Krugman, the Slippery One
As the man who coined the term “Krugman Kontradiction,” I am familiar with how the Nobelist can write misleading things without technically stating a falsehood.
And yet, for a few moments I was scratching my head over a statement Krugman made in his latest op ed. While excoriating the Senate version of the tax plan–and by the way, I am sympathetic to Krugman’s overall take on it, believe it or not–Krugman wrote:
So in an attempt to limit that deficit blowout, Senate Republicans are proposing significant tax increases on working families. In fact, according to Congress’s own Joint Committee on Taxation, taxes would rise on average for every group with incomes under $75,000 a year, and would surely rise for many families even in higher-income groups. The only significant winners would be those making more than $1 million a year. Populism!
Yikes! That seems pretty crazy, doesn’t it?
The weird thing is, if you click the link and go look at the JCT analysis, it doesn’t seem to support Krugman’s claim at all. It was only after scrolling through the whole thing did I realize the trick.
Here is the breakdown of the JCT analysis, over the ten-year horizon of the Senate proposal:
==> In the year 2019, the bill would reduce federal income taxes (on average) for every single income group listed.
==> In the year 2021, the bill would reduce federal income taxes for every group except those making between $10,000 and $30,000. In particular, those making less than $10,000, and those making from $30,000 to $75,000, would see their taxes reduced.
==> In 2023, the groups making $30,000 and above get taxes cut.
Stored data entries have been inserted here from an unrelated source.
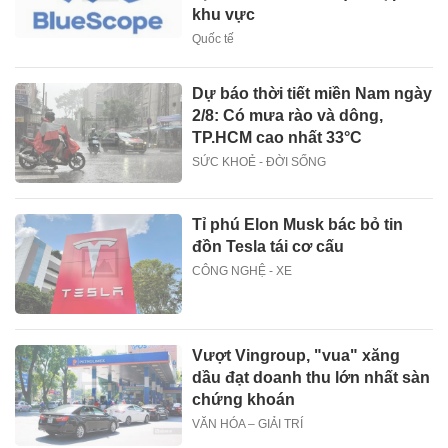
khu vực
Quốc tế
Dự báo thời tiết miền Nam ngày
2/8: Có mưa rào và dông,
TP.HCM cao nhất 33°C
SỨC KHOẺ - ĐỜI SỐNG
Tỉ phú Elon Musk bác bỏ tin
đồn Tesla tái cơ cấu
CÔNG NGHỆ - XE
Vượt Vingroup, "vua" xăng
dầu đạt doanh thu lớn nhất sàn
chứng khoán
VĂN HÓA – GIẢI TRÍ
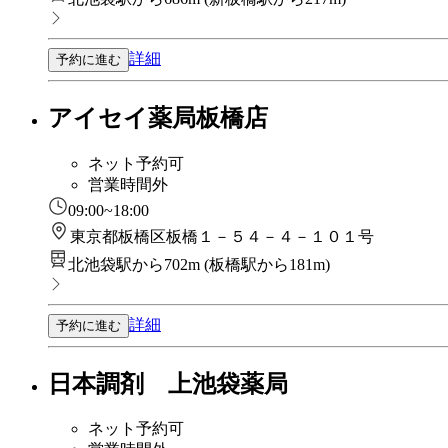
詳細
予約に進む
アイセイ薬局板橋店
ネット予約可
営業時間外
09:00~18:00
東京都板橋区板橋１－５４－４－１０１号
北池袋駅から702m
(
板橋駅から181m
)
詳細
予約に進む
日本調剤 上池袋薬局
ネット予約可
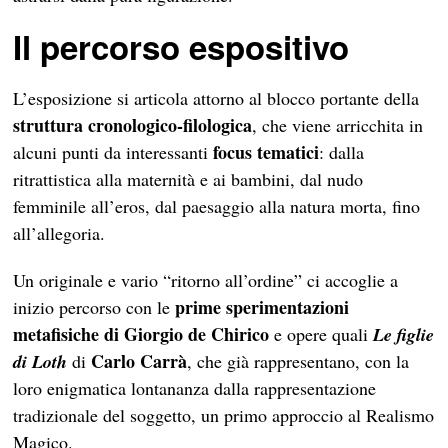
Il percorso espositivo
L’esposizione si articola attorno al blocco portante della
struttura cronologico-filologica
, che viene arricchita in
focus tematici
alcuni punti da interessanti
: dalla
ritrattistica alla maternità e ai bambini, dal nudo
femminile all’eros, dal paesaggio alla natura morta, fino
all’allegoria.
Un originale e vario “ritorno all’ordine” ci accoglie a
prime sperimentazioni
inizio percorso con le
metafisiche di Giorgio de Chirico
e opere quali
Le figlie
Carlo Carrà
di Loth
di
, che già rappresentano, con la
loro enigmatica lontananza dalla rappresentazione
tradizionale del soggetto, un primo approccio al Realismo
Magico.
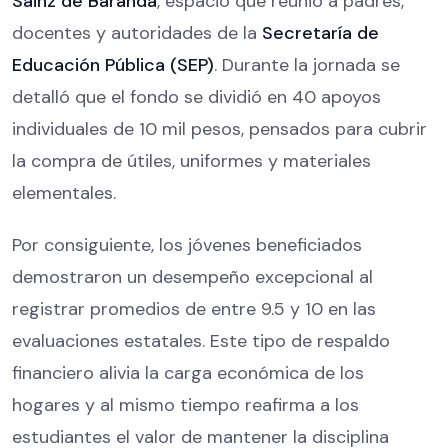
Sainz de Baranda
, espacio que reunió a padres,
docentes y autoridades de la
Secretaría de
Educación Pública (SEP)
. Durante la jornada se
detalló que el fondo se dividió en 40 apoyos
individuales de 10 mil pesos, pensados para cubrir
la compra de útiles, uniformes y materiales
elementales.
Por consiguiente, los jóvenes beneficiados
demostraron un desempeño excepcional al
registrar promedios de entre 9.5 y 10 en las
evaluaciones estatales. Este tipo de respaldo
financiero alivia la carga económica de los
hogares y al mismo tiempo reafirma a los
estudiantes el valor de mantener la disciplina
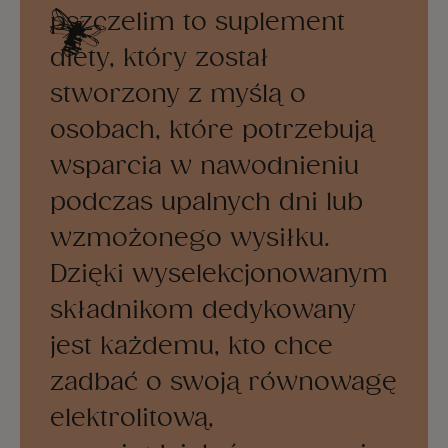
pszczelim to suplement
diety, który został
stworzony z myślą o
osobach, które potrzebują
wsparcia w nawodnieniu
podczas upalnych dni lub
wzmożonego wysiłku.
Dzięki wyselekcjonowanym
składnikom dedykowany
jest każdemu, kto chce
zadbać o swoją równowagę
elektrolitową,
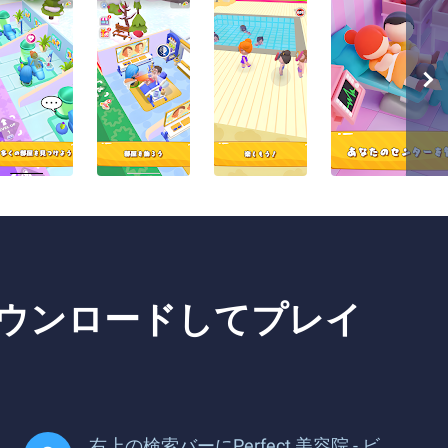
 をダウンロードしてプレイ
右上の検索バーにPerfect 美容院 - ビ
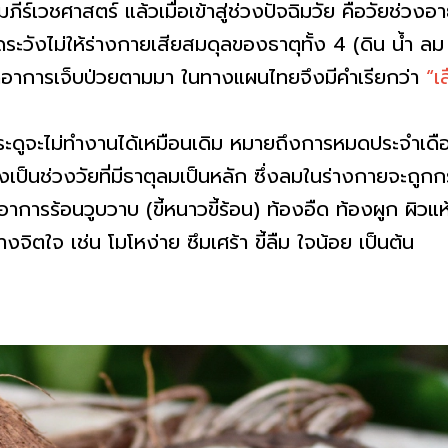
ภีร์เวชศาสตร์ แล้วเมื่อเข้าสู่ช่วงปัจฉิมวัย คือวัยช่วงอาย
ดระวังไม่ให้ร่างกายเสียสมดุลของธาตุทั้ง 4 (ดิน น้ำ ล
ดอาการเจ็บป่วยตามมา ในทางแผนไทยจึงมีคำเรียกว่า
“เ
ระดูจะไม่ทำงานได้เหมือนเดิม หมายถึงการหมดประจำเดื
ึ่งเป็นช่วงวัยที่มีธาตุลมเป็นหลัก ซึ่งลมในร่างกายจะถู
าการร้อนวูบวาบ (ขี้หนาวขี้ร้อน) ท้องอืด ท้องผูก ผิว
จิตใจ เช่น โมโหง่าย ซึมเศร้า ขี้ลืม ใจน้อย เป็นต้น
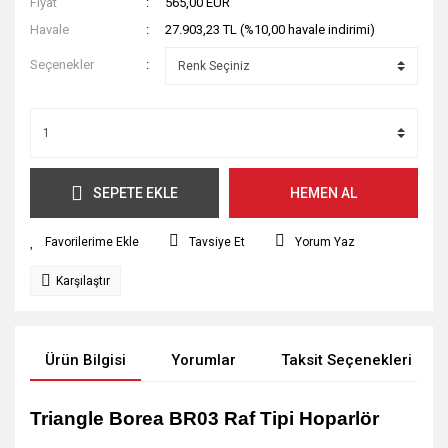
Fiyat
565,00 EUR
Havale
27.903,23 TL (%10,00 havale indirimi)
Seçenekler
SEPETE EKLE
HEMEN AL
Tavsiye Et
Yorum Yaz
Karşılaştır
Ürün Bilgisi
Yorumlar
Taksit Seçenekleri
Triangle Borea BR03 Raf Tipi Hoparlör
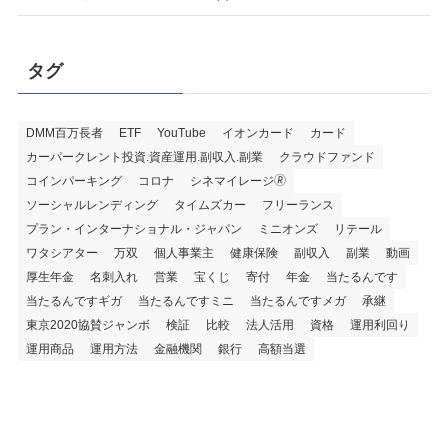
タグ
DMM百万長者
ETF
YouTube
イオンカード
カード
カーパークレント投資.資産運用.副収入.副業
クラウドファンド
コインパーキング
コロナ
シネマイレージ🄬
ソーシャルレンディング
タイムズカー
フリーランス
プラン・インターナショナル・ジャパン
ミニオンズ
リテール
ワタシアター
万双
個人事業主
健康保険
副収入
副業
動画
厚生年金
名刺入れ
営業
宝くじ
寄付
年金
当たるんです
当たるんですギガ
当たるんですミニ
当たるんですメガ
承継
東京2020協賛ジャンボ
検証
比較
法人活用
資格
運用利回り
運用商品
運用方法
金融機関
銀行
高額当選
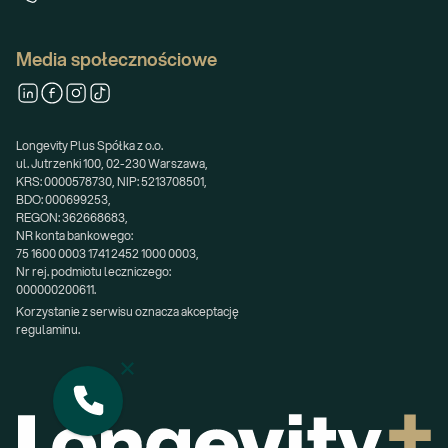
Media społecznościowe
Longevity Plus Spółka z o.o.
ul. Jutrzenki 100, 02-230 Warszawa,
KRS: 0000578730, NIP: 5213708501,
BDO: 000699253,
REGON: 362668683,
NR konta bankowego:
75 1600 0003 1741 2452 1000 0003,
Nr rej. podmiotu leczniczego:
000000200611.
Korzystanie z serwisu oznacza akceptację 
regulaminu.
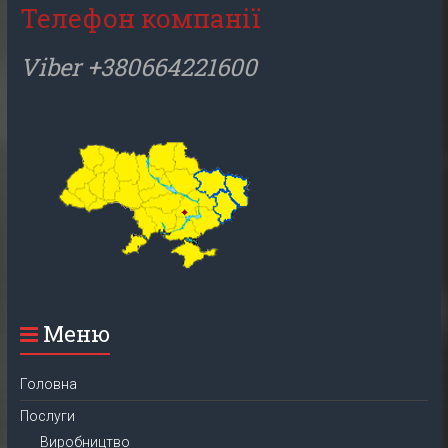
Телефон компанії
Viber +380664221600
Меню
Головна
Послуги
Виробництво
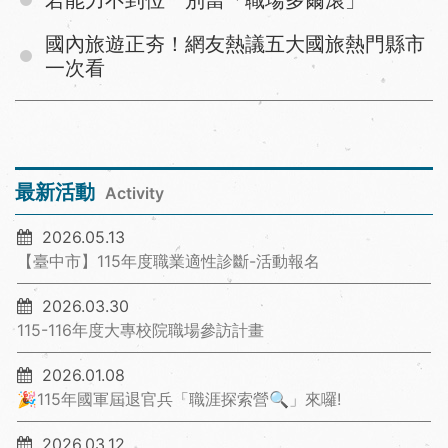
若能力不到位 別當「職場多爾滾」
國內旅遊正夯！網友熱議五大國旅熱門縣市
一次看
最新活動
Activity
2026.05.13
【臺中市】115年度職業適性診斷-活動報名
2026.03.30
115-116年度大專校院職場參訪計畫
2026.01.08
🎉115年國軍屆退官兵「職涯探索營🔍」來囉!
2026.03.12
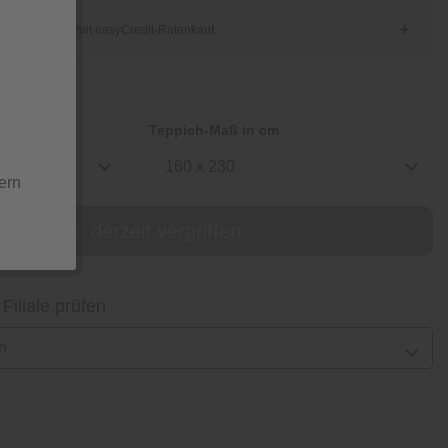
Teppich-Maß in cm
160 x 230
ern
online derzeit vergriffen
 Filiale prüfen
n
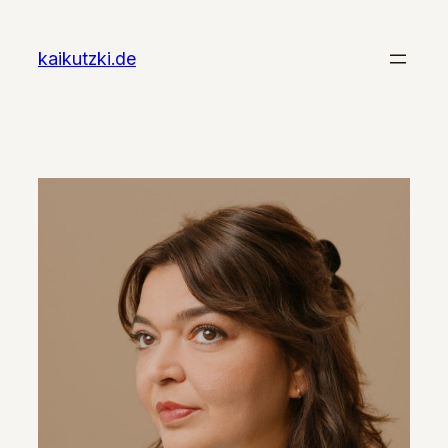
Zum
Inhalt
kaikutzki.de
springen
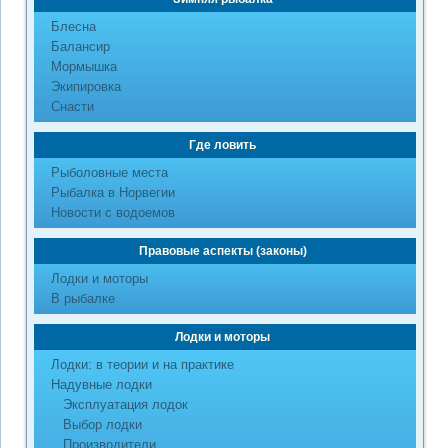
Блесна
Балансир
Мормышка
Экипировка
Снасти
Где ловить
Рыболовные места
Рыбалка в Норвегии
Новости с водоемов
Правовые аспекты (законы)
Лодки и моторы
В рыбалке
Лодки и моторы
Лодки: в теории и на практике
Надувные лодки
Эксплуатация лодок
Выбор лодки
Производители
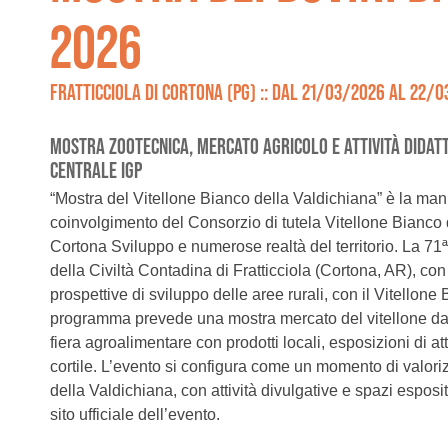
2026
FRATTICCIOLA DI CORTONA (PG) :: DAL 21/03/2026 AL 22/
MOSTRA ZOOTECNICA, MERCATO AGRICOLO E ATTIVITÀ DIDATT
CENTRALE IGP
“Mostra del Vitellone Bianco della Valdichiana” è la ma
coinvolgimento del Consorzio di tutela Vitellone Bianco
Cortona Sviluppo e numerose realtà del territorio. La 71
della Civiltà Contadina di Fratticciola (Cortona, AR), co
prospettive di sviluppo delle aree rurali, con il Vitellon
programma prevede una mostra mercato del vitellone da ca
fiera agroalimentare con prodotti locali, esposizioni di a
cortile. L’evento si configura come un momento di valoriz
della Valdichiana, con attività divulgative e spazi esposi
sito ufficiale dell’evento.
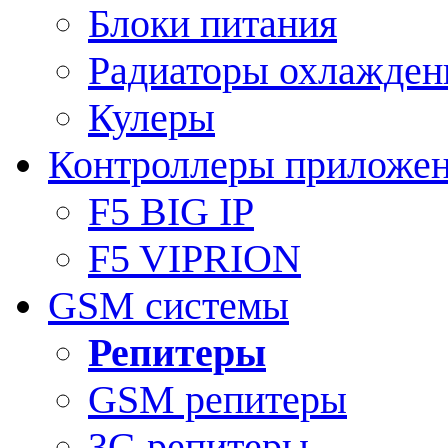
Блоки питания
Радиаторы охлажден
Кулеры
Контроллеры приложе
F5 BIG IP
F5 VIPRION
GSM системы
Репитеры
GSM репитеры
3G репитеры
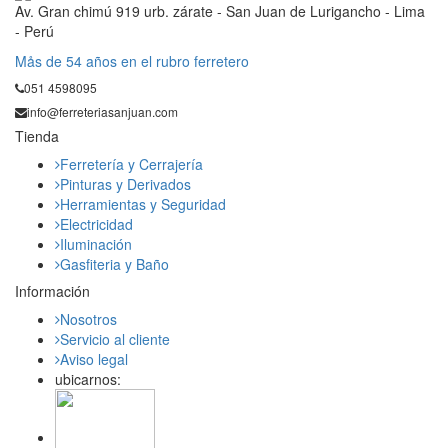
Av. Gran chimú 919 urb. zárate - San Juan de Lurigancho - Lima
- Perú
Mås de 54 años en el rubro ferretero
051 4598095
info@ferreteriasanjuan.com
Tienda
Ferretería y Cerrajería
Pinturas y Derivados
Herramientas y Seguridad
Electricidad
Iluminación
Gasfiteria y Baño
Información
Nosotros
Servicio al cliente
Aviso legal
ubicarnos:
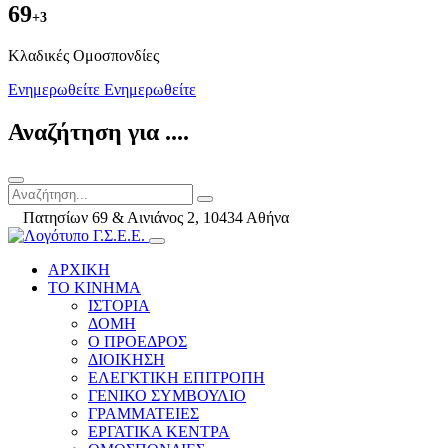
69
+3
Kλαδικές Ομοσπονδίες
Ενημερωθείτε
Ενημερωθείτε
Αναζήτηση για ....
Πατησίων 69 & Αινιάνος 2, 10434 Αθήνα
ΑΡΧΙΚΗ
ΤΟ ΚΙΝΗΜΑ
ΙΣΤΟΡΙΑ
ΔΟΜΗ
Ο ΠΡΟΕΔΡΟΣ
ΔΙΟΙΚΗΣΗ
ΕΛΕΓΚΤΙΚΗ ΕΠΙΤΡΟΠΗ
ΓΕΝΙΚΟ ΣΥΜΒΟΥΛΙΟ
ΓΡΑΜΜΑΤΕΙΕΣ
ΕΡΓΑΤΙΚΑ ΚΕΝΤΡΑ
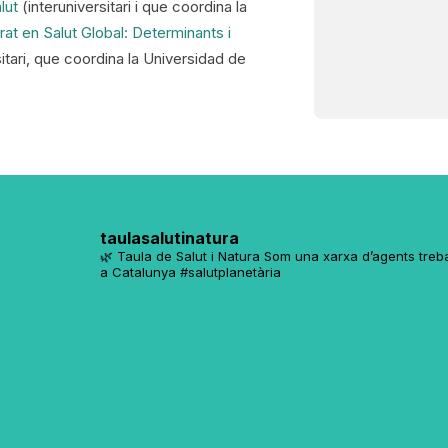
lut
(interuniversitari i que coordina la
at en Salut Global: Determinants i
rsitari, que coordina la Universidad de
taulasalutinatura
🌿 Taula de Salut i Natura
Som una xarxa d’agents trebal
a Catalunya
#salutplanetària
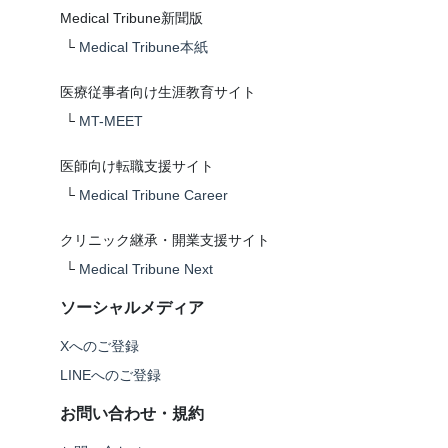
Medical Tribune新聞版
└
Medical Tribune本紙
医療従事者向け生涯教育サイト
└
MT-MEET
医師向け転職支援サイト
└
Medical Tribune Career
クリニック継承・開業支援サイト
└
Medical Tribune Next
ソーシャルメディア
Xへのご登録
LINEへのご登録
お問い合わせ・規約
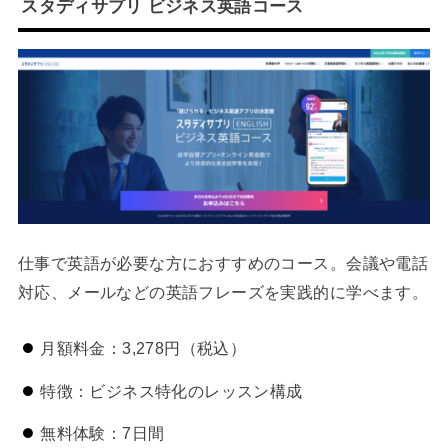
スタディサプリ ビジネス英語コース
仕事で英語が必要な方におすすめのコース。会議や電話
対応、メールなどの英語フレーズを実践的に学べます。
月額料金：3,278円（税込）
特徴：ビジネス特化のレッスン構成
無料体験：7日間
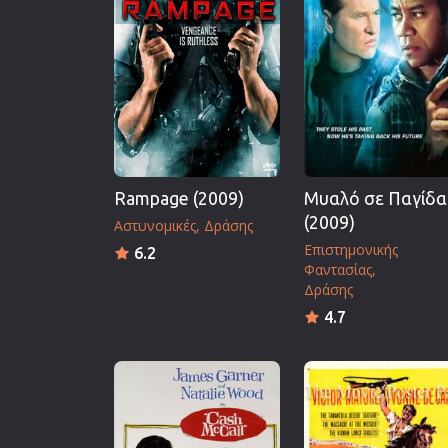
Επιστημονικής Φαντασίας
Εποχής
Ερωτικές
Ευρωπαικός Κινηματογράφ
Θρησκευτικές
Θρίλερ
Rampage (2009)
Μυαλό σε Παγίδα
Ιστορικές
(2009)
Αστυνομικές
Δράσης
Καταστροφής
Επιστημονικής
6.2
Κλασσικές
Φαντασίας
Δράσης
4.7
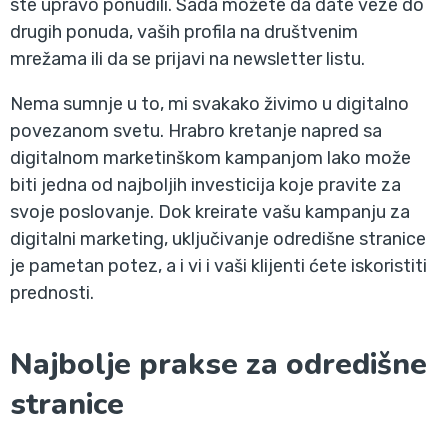
ste upravo ponudili. Sada možete da date veze do
drugih ponuda, vaših profila na društvenim
mrežama ili da se prijavi na newsletter listu.
Nema sumnje u to, mi svakako živimo u digitalno
povezanom svetu. Hrabro kretanje napred sa
digitalnom marketinškom kampanjom lako može
biti jedna od najboljih investicija koje pravite za
svoje poslovanje. Dok kreirate vašu kampanju za
digitalni marketing, uključivanje odredišne stranice
je pametan potez, a i vi i vaši klijenti ćete iskoristiti
prednosti.
Najbolje prakse za odredišne
stranice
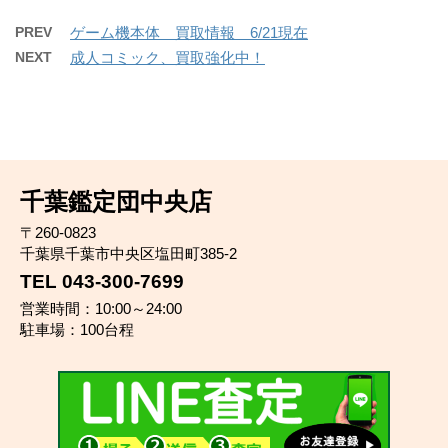
PREV
ゲーム機本体 買取情報 6/21現在
NEXT
成人コミック、買取強化中！
千葉鑑定団中央店
〒260-0823
千葉県千葉市中央区塩田町385-2
TEL 043-300-7699
営業時間：10:00～24:00
駐車場：100台程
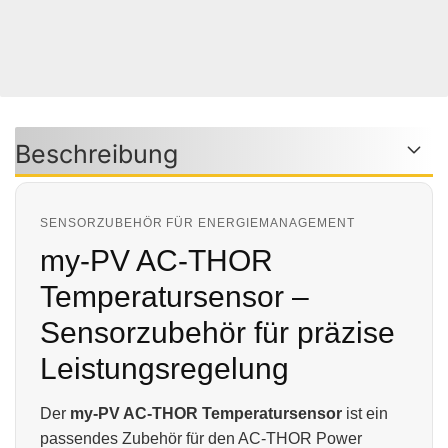
Woanders Günstiger?
Frage Zum Produkt
Beschreibung
SENSORZUBEHÖR FÜR ENERGIEMANAGEMENT
my-PV AC-THOR
Temperatursensor –
Sensorzubehör für präzise
Leistungsregelung
Der
my-PV AC-THOR Temperatursensor
ist ein
passendes Zubehör für den AC-THOR Power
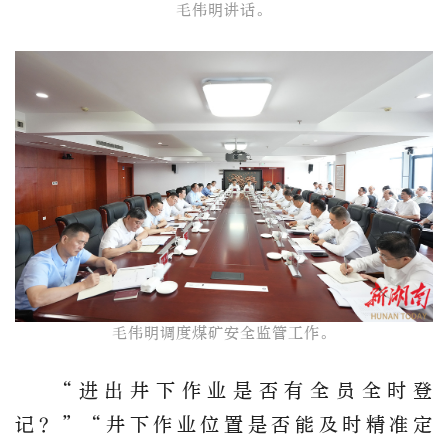
毛伟明讲话。​
毛伟明调度煤矿安全监管工作。​
“进出井下作业是否有全员全时登
记？”“井下作业位置是否能及时精准定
==> In 2025, the groups making $30,000 and above get taxes cut.
==> In 2027, the groups making $75,000 and above get taxes cut.
Now, to be sure, I see the big picture of what Krugman is getting at here. Certainly for political, supply-side, and moral reasons, if I had the task of “design a tax change that will reduce revenues on a static basis by $1.5 trillion over ten years,” this is NOT what I would have produced.
Even so, Krugman’s description is wildly misleading. He’s leaving out what happens to most groups during the first 9 years of the analysis–which only has a ten-year horizon–and stating the result at Year 10, after a bunch of the broad-based tax cuts are phased out. Regular readers of Krugman would understandably think that their taxes were going up right away, rather than, “I will see a tax cut for several years–perhaps 9–and then a hike.”
No decision is permanent in a democratic system, it moves around depending on who has balance of power. Thus, what happens in the next few years is largely all that matters, the target of putting the tax hike 10 years into the future is purely strategic in the expectation that Trump will be in for 8 years and then probably Republicans will lose so the bomb goes off under someone else’s chair.
They always balance the budget roughly 10 years out as well… never today.
Actually, its a gimmick. Expiring middle class tax cuts reduce the budgetary impact on paper while at the same time having little risk of actually expiring.
Also, once the 9 years is up and the taxes are about to expire, the thinking is that they will be extended (because no one will want to raise taxes on the middle class). The only reason they aren’t made permanent now is that the bill has to comply with the Byrd Rule.